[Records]
________________
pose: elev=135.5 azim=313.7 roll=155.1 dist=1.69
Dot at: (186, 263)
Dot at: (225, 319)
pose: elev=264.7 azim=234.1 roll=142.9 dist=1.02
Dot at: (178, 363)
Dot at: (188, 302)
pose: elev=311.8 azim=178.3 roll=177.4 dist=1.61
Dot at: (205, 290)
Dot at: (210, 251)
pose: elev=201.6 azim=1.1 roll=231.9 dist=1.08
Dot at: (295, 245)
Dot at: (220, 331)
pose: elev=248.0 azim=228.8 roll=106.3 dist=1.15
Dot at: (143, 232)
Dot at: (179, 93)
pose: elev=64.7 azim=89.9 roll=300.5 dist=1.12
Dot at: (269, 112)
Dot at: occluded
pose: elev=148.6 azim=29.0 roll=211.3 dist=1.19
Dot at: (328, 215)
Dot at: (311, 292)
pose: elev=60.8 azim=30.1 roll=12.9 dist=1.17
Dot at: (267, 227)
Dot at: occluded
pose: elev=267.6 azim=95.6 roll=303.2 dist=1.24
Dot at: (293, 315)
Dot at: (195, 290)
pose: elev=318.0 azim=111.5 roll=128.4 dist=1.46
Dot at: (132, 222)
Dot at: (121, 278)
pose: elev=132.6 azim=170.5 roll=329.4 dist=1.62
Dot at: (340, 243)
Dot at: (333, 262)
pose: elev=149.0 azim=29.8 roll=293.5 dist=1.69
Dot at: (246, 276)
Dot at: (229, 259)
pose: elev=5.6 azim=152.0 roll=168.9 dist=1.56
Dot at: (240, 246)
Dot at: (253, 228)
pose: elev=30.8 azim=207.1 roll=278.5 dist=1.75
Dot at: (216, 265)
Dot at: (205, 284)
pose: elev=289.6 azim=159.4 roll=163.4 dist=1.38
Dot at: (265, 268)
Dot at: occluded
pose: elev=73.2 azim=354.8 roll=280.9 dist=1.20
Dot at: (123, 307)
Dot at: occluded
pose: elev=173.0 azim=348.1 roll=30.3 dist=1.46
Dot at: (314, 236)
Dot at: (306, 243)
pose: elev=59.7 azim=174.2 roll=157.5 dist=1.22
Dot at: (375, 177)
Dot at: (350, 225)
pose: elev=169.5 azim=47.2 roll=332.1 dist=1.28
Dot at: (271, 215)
________________
Your task:
Rewrite the part of the records that opens with the line containing "pose: elev=248.0 azim=228.8" and closes at the end of the records. Change every "pose" to "camera" and keep everything else unchanged.

Written answer:
camera: elev=248.0 azim=228.8 roll=106.3 dist=1.15
Dot at: (143, 232)
Dot at: (179, 93)
camera: elev=64.7 azim=89.9 roll=300.5 dist=1.12
Dot at: (269, 112)
Dot at: occluded
camera: elev=148.6 azim=29.0 roll=211.3 dist=1.19
Dot at: (328, 215)
Dot at: (311, 292)
camera: elev=60.8 azim=30.1 roll=12.9 dist=1.17
Dot at: (267, 227)
Dot at: occluded
camera: elev=267.6 azim=95.6 roll=303.2 dist=1.24
Dot at: (293, 315)
Dot at: (195, 290)
camera: elev=318.0 azim=111.5 roll=128.4 dist=1.46
Dot at: (132, 222)
Dot at: (121, 278)
camera: elev=132.6 azim=170.5 roll=329.4 dist=1.62
Dot at: (340, 243)
Dot at: (333, 262)
camera: elev=149.0 azim=29.8 roll=293.5 dist=1.69
Dot at: (246, 276)
Dot at: (229, 259)
camera: elev=5.6 azim=152.0 roll=168.9 dist=1.56
Dot at: (240, 246)
Dot at: (253, 228)
camera: elev=30.8 azim=207.1 roll=278.5 dist=1.75
Dot at: (216, 265)
Dot at: (205, 284)
camera: elev=289.6 azim=159.4 roll=163.4 dist=1.38
Dot at: (265, 268)
Dot at: occluded
camera: elev=73.2 azim=354.8 roll=280.9 dist=1.20
Dot at: (123, 307)
Dot at: occluded
camera: elev=173.0 azim=348.1 roll=30.3 dist=1.46
Dot at: (314, 236)
Dot at: (306, 243)
camera: elev=59.7 azim=174.2 roll=157.5 dist=1.22
Dot at: (375, 177)
Dot at: (350, 225)
camera: elev=169.5 azim=47.2 roll=332.1 dist=1.28
Dot at: (271, 215)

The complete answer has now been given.